The sun sits two fingers above the horizon. It is obscured by fine, white, icy clouds, but you can still make out its circular shape—dimming and brightening with each gust of wind and slight fluctuation in temperature. Pulsing, blinking, fluttering, stuttering, it jabbers away in a Polar Morse code. Transfixed, I stand in the middle of the frozen plateau, trying to decipher its speech, until my corneas start to burn, my eyes begin to water and my eyelids freeze shut.

“The sun is up, the winter is over!” is a phrase that has become popular around the station. With the polar plateau fully lit, for the first time in six months one can see from horizon to horizon without straining their eyes. (Photo: R. Klein)
“The sun has risen, the winter is over!” I can walk to work at the Atmospheric Research Observatory (ARO) in broad daylight and can see the ARO from the station, which is a half-kilometer (quarter-mile) away. It doesn’t matter if it is cloudy or not. I no longer stumble over snow drifts and sastrugi on my walks outside and I’m awakened each morning by bright, natural light bouncing off the snow and the walls of the main station into my small, rectangular room.
Small changes
Light-sensitive experiments that were turned on at sunset have been turned off, and window coverings throughout the station have been removed. As I drink my morning coffee, I can stare outside onto the icy white canvas I have called home for the past 11 months. If it is windy, I can see how windy it is, and if it is clear I can see for nearly 20 unobstructed kilometers (12 miles) to the horizon.
It hasn’t begun to warm up yet and it won’t for several more weeks, not until the sun climbs higher into the sky. Nonetheless, being able to observe the landscape around me, the blowing snow and shifting drifts, has lifted some type of psychosomatic weight from within me. The cold no longer feels quite as cold as it did when the sun still slept out of sight. Minus 62 Celsius (-80 F) feels like minus 45 (-50), and where once I wore two pairs of long underwear I now only wear one.
Perhaps I should have said, “The sun has risen, the winter is nearly over.” A million things still stand between us, the winter crew and station opening. The first flight is not due in for another four weeks. Before then, 3 kilometers (2 miles) of runway need to be groomed and a dozen outbuildings opened, heated and dug out. An end-of-season report looms over my head and ARO’s standard operating procedures have to be revised and rewritten for the incoming station chief and technician. Hundreds of air sample flasks need to be packaged and prepared for delivery, the solar radiation equipment installed, the carpets vacuumed… and the list goes on.

From atop the roof of Amundsen-Scott station, a South Pole winterover watches the sun break the horizon. (Photo: S. Deaton)
“The sun has risen, the winter is over—or so it seems?”

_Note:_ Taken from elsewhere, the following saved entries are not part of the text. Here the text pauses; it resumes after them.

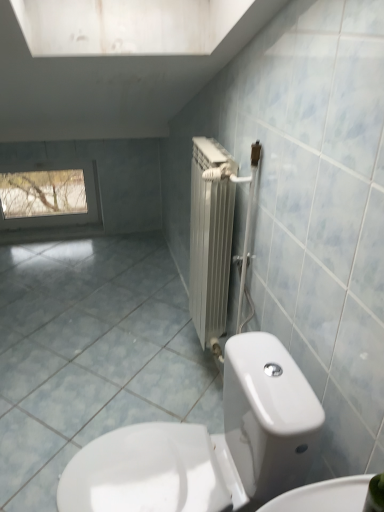
Question: Considering the relative positions of white glossy toilet at lower center and clear glass window at upper left in the image provided, is white glossy toilet at lower center behind clear glass window at upper left?

Choices:
 (A) no
 (B) yes

Answer: (A)

Question: Is white glossy toilet at lower center located outside clear glass window at upper left?

Choices:
 (A) no
 (B) yes

Answer: (B)

Question: Considering the relative positions of white glossy toilet at lower center and clear glass window at upper left in the image provided, is white glossy toilet at lower center in front of clear glass window at upper left?

Choices:
 (A) no
 (B) yes

Answer: (B)

Question: Is white glossy toilet at lower center bigger than clear glass window at upper left?

Choices:
 (A) yes
 (B) no

Answer: (A)

Question: Could you tell me if white glossy toilet at lower center is turned towards clear glass window at upper left?

Choices:
 (A) yes
 (B) no

Answer: (B)

Question: In terms of size, does white glossy toilet at lower center appear bigger or smaller than clear glass window at upper left?

Choices:
 (A) small
 (B) big

Answer: (B)

Question: Is white glossy toilet at lower center taller or shorter than clear glass window at upper left?

Choices:
 (A) short
 (B) tall

Answer: (B)

Question: Is white glossy toilet at lower center wider or thinner than clear glass window at upper left?

Choices:
 (A) thin
 (B) wide

Answer: (B)

Question: Is white glossy toilet at lower center spatially inside clear glass window at upper left, or outside of it?

Choices:
 (A) inside
 (B) outside

Answer: (B)

Question: Is blue glossy tile at center wider or thinner than clear glass window at upper left?

Choices:
 (A) wide
 (B) thin

Answer: (A)

Question: Is blue glossy tile at center situated inside clear glass window at upper left or outside?

Choices:
 (A) outside
 (B) inside

Answer: (A)

Question: From the image's perspective, is blue glossy tile at center positioned above or below clear glass window at upper left?

Choices:
 (A) above
 (B) below

Answer: (B)

Question: Considering the positions of point (157, 409) and point (29, 183), is point (157, 409) closer or farther from the camera than point (29, 183)?

Choices:
 (A) farther
 (B) closer

Answer: (B)

Question: Is clear glass window at upper left inside or outside of white glossy toilet at lower center?

Choices:
 (A) outside
 (B) inside

Answer: (A)

Question: Looking at their shapes, would you say clear glass window at upper left is wider or thinner than white glossy toilet at lower center?

Choices:
 (A) wide
 (B) thin

Answer: (B)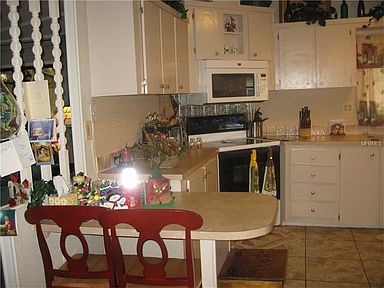
Image resolution: width=384 pixels, height=288 pixels. Identify the location of white kitchen cupboard door. (360, 171).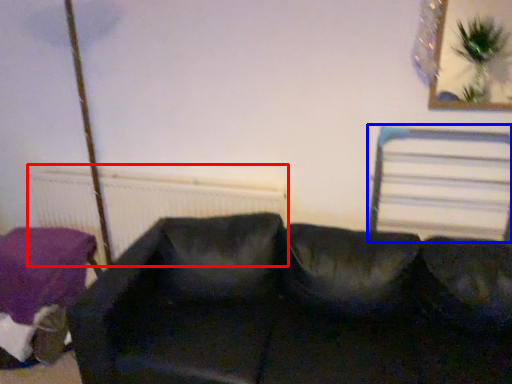
Question: Which object appears farthest to the camera in this image, radiator (highlighted by a red box) or bed frame (highlighted by a blue box)?

Choices:
 (A) radiator
 (B) bed frame

Answer: (A)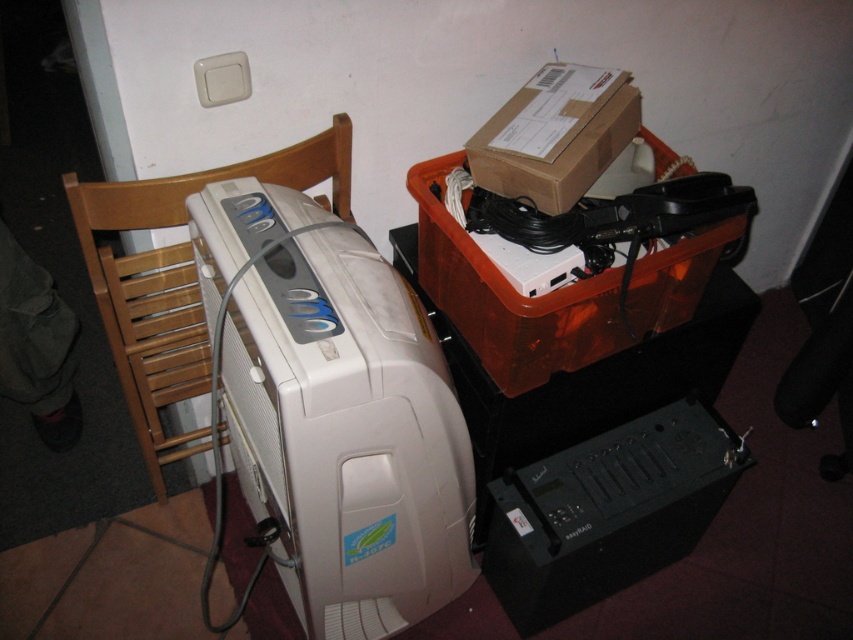
Question: Which point is farther to the camera?

Choices:
 (A) click(357, 381)
 (B) click(577, 173)

Answer: (B)

Question: Which point is closer to the camera taking this photo?

Choices:
 (A) (624, 365)
 (B) (589, 161)

Answer: (B)

Question: Can you confirm if white plastic printer at left is positioned below brown cardboard box at upper right?

Choices:
 (A) yes
 (B) no

Answer: (A)

Question: Which object is positioned closest to the white plastic printer at left?

Choices:
 (A) black plastic table at lower right
 (B) wooden at left
 (C) brown cardboard box at upper right

Answer: (B)

Question: Where is white plastic printer at left located in relation to wooden at left in the image?

Choices:
 (A) right
 (B) left

Answer: (A)

Question: Is wooden at left positioned before brown cardboard box at upper right?

Choices:
 (A) no
 (B) yes

Answer: (B)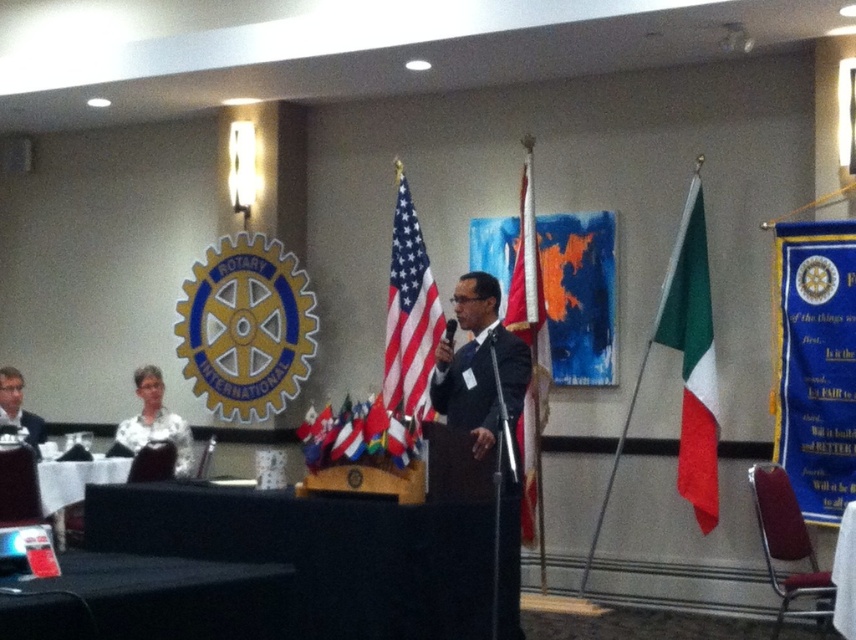
Is blue fabric banner at right positioned before white fabric shirt at lower left?

Yes, it is in front of white fabric shirt at lower left.

Does point (825, 289) lie behind point (153, 410)?

No, (825, 289) is closer to viewer.

Locate an element on the screen. This screenshot has width=856, height=640. blue fabric banner at right is located at coordinates (815, 364).

Does white fabric flag at center appear on the left side of white fabric shirt at lower left?

In fact, white fabric flag at center is to the right of white fabric shirt at lower left.

Is point (528, 436) more distant than point (176, 451)?

No, it is in front of (176, 451).

Locate an element on the screen. The image size is (856, 640). white fabric flag at center is located at coordinates (528, 349).

Which is in front, point (409, 308) or point (171, 417)?

Positioned in front is point (409, 308).

Is american flag at center to the right of white fabric shirt at lower left from the viewer's perspective?

Correct, you'll find american flag at center to the right of white fabric shirt at lower left.

In order to click on american flag at center in this screenshot , I will do pos(409,316).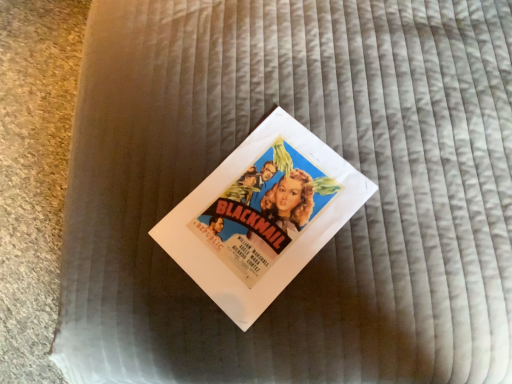
Question: Should I look upward or downward to see matte paper poster at center?

Choices:
 (A) down
 (B) up

Answer: (A)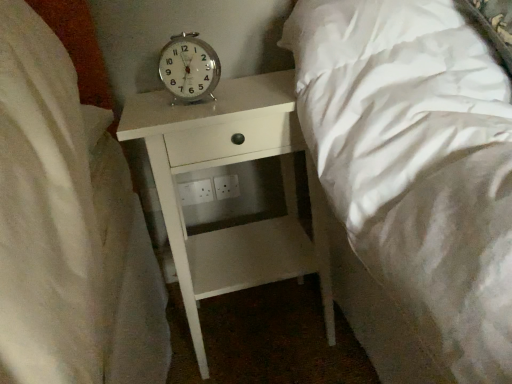
Image resolution: width=512 pixels, height=384 pixels. I want to click on vacant space underneath white matte nightstand at center (from a real-world perspective), so click(252, 324).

Less than two months stand between me, my flight off the continent and my return to civilization. It seems like freedom is just around the corner, but it isn’t. Each day ticks by second by second, and my perception of time seems to have inflated, expanded in step with the growing light, as if my newfound ability to see and observe the details of the endless polar landscape has made me hyper-aware of time, given me the power to feel each millisecond and wallow in the eternity of a single day. Though perhaps, given my growing to-do list — complete my performance evaluation, complete inventories for 10 different projects, install our all-sky camera — having time slow down for my final six weeks is a good thing.